TASK OBJECTIVE: Every entry should be returned unchanged, with the pictures omitted.

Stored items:
--- --- ---

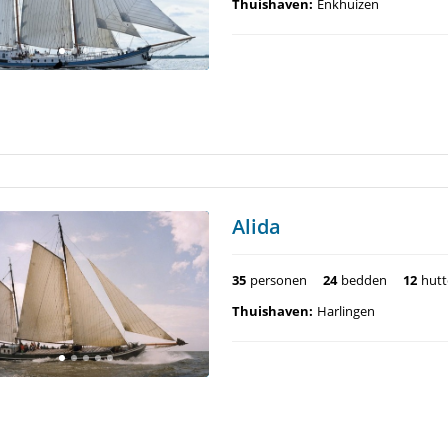
Thuishaven:
Enkhuizen
Alida
35
personen
24
bedden
12
hut
Thuishaven:
Harlingen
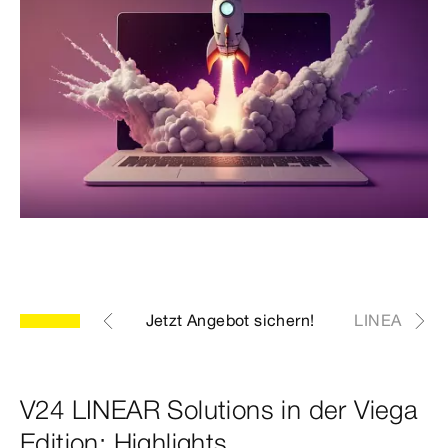
Highlights V24
Jetzt Angebot sichern!
LINEAR Solu
V24 LINEAR Solutions in der Viega
Edition: Highlights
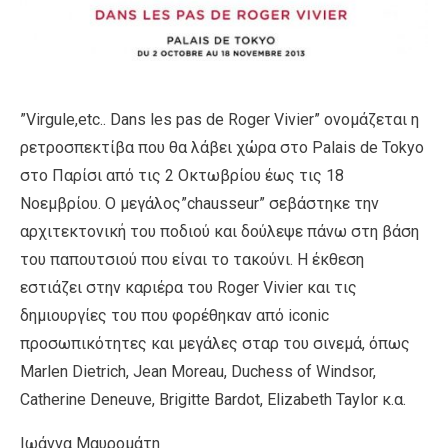
”Virgule,etc.. Dans les pas de Roger Vivier” ονομάζεται η
ρετροσπεκτίβα που θα λάβει χώρα στο Palais de Tokyo
στο Παρίσι από τις 2 Οκτωβρίου έως τις 18
Νοεμβρίου. Ο μεγάλος”chausseur” σεβάστηκε την
αρχιτεκτονική του ποδιού και δούλεψε πάνω στη βάση
του παπουτσιού που είναι το τακούνι. Η έκθεση
εστιάζει στην καριέρα του Roger Vivier και τις
δημιουργίες του που φορέθηκαν από iconic
προσωπικότητες και μεγάλες σταρ του σινεμά, όπως
Marlen Dietrich, Jean Moreau, Duchess of Windsor,
Catherine Deneuve, Βrigitte Bardot, Elizabeth Taylor κ.α.
Ιωάννα Μαυρομάτη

--- --- ---

TASK SOLUTION:
Thuishaven:
Enkhuizen
Alida
35
personen
24
bedden
12
hut
Thuishaven:
Harlingen
Highlights V24
Jetzt Angebot sichern!
LINEAR Solu
V24 LINEAR Solutions in der Viega
Edition: Highlights
”Virgule,etc.. Dans les pas de Roger Vivier” ονομάζεται η
ρετροσπεκτίβα που θα λάβει χώρα στο Palais de Tokyo
στο Παρίσι από τις 2 Οκτωβρίου έως τις 18
Νοεμβρίου. Ο μεγάλος”chausseur” σεβάστηκε την
αρχιτεκτονική του ποδιού και δούλεψε πάνω στη βάση
του παπουτσιού που είναι το τακούνι. Η έκθεση
εστιάζει στην καριέρα του Roger Vivier και τις
δημιουργίες του που φορέθηκαν από iconic
προσωπικότητες και μεγάλες σταρ του σινεμά, όπως
Marlen Dietrich, Jean Moreau, Duchess of Windsor,
Catherine Deneuve, Βrigitte Bardot, Elizabeth Taylor κ.α.
Ιωάννα Μαυρομάτη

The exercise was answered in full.